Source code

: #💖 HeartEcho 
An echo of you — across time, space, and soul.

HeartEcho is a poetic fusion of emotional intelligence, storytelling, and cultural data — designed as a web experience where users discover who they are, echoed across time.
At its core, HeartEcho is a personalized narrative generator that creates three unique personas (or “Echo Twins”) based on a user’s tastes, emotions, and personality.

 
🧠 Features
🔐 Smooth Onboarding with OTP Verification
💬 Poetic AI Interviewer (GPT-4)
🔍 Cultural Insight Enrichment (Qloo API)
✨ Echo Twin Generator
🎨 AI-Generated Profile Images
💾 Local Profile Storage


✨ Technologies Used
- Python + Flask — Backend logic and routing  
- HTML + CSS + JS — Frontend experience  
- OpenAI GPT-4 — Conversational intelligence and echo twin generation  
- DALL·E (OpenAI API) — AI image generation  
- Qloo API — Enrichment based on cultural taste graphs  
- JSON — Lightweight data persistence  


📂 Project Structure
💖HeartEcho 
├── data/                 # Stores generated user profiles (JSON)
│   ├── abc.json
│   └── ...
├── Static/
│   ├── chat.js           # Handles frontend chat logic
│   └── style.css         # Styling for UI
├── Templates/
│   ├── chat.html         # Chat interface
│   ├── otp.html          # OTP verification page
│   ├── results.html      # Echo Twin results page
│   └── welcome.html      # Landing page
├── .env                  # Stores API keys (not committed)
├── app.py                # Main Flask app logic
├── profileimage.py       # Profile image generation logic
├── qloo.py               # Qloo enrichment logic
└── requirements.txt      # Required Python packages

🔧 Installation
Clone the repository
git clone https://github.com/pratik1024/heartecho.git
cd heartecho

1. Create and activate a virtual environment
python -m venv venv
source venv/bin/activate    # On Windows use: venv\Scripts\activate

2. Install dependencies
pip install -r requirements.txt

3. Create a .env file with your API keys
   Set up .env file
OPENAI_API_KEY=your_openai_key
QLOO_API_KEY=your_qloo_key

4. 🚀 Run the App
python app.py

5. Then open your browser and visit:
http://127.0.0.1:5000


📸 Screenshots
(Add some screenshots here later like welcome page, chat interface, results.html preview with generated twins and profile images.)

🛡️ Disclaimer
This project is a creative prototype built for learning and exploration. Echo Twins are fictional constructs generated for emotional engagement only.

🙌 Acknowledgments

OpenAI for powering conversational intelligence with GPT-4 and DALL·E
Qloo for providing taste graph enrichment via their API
○ ○ ○
### EXERCISE REQUIREMENTS:
The expected output is a verbatim retyping of each line from the one with "git clone https://github.com/pratik1024/heartecho.git" to the end of the listing above, with both end lines kept and nothing added.

### EXERCISE OUTPUT:
git clone https://github.com/pratik1024/heartecho.git
cd heartecho

1. Create and activate a virtual environment
python -m venv venv
source venv/bin/activate    # On Windows use: venv\Scripts\activate

2. Install dependencies
pip install -r requirements.txt

3. Create a .env file with your API keys
   Set up .env file
OPENAI_API_KEY=your_openai_key
QLOO_API_KEY=your_qloo_key

4. 🚀 Run the App
python app.py

5. Then open your browser and visit:
http://127.0.0.1:5000


📸 Screenshots
(Add some screenshots here later like welcome page, chat interface, results.html preview with generated twins and profile images.)

🛡️ Disclaimer
This project is a creative prototype built for learning and exploration. Echo Twins are fictional constructs generated for emotional engagement only.

🙌 Acknowledgments

OpenAI for powering conversational intelligence with GPT-4 and DALL·E
Qloo for providing taste graph enrichment via their API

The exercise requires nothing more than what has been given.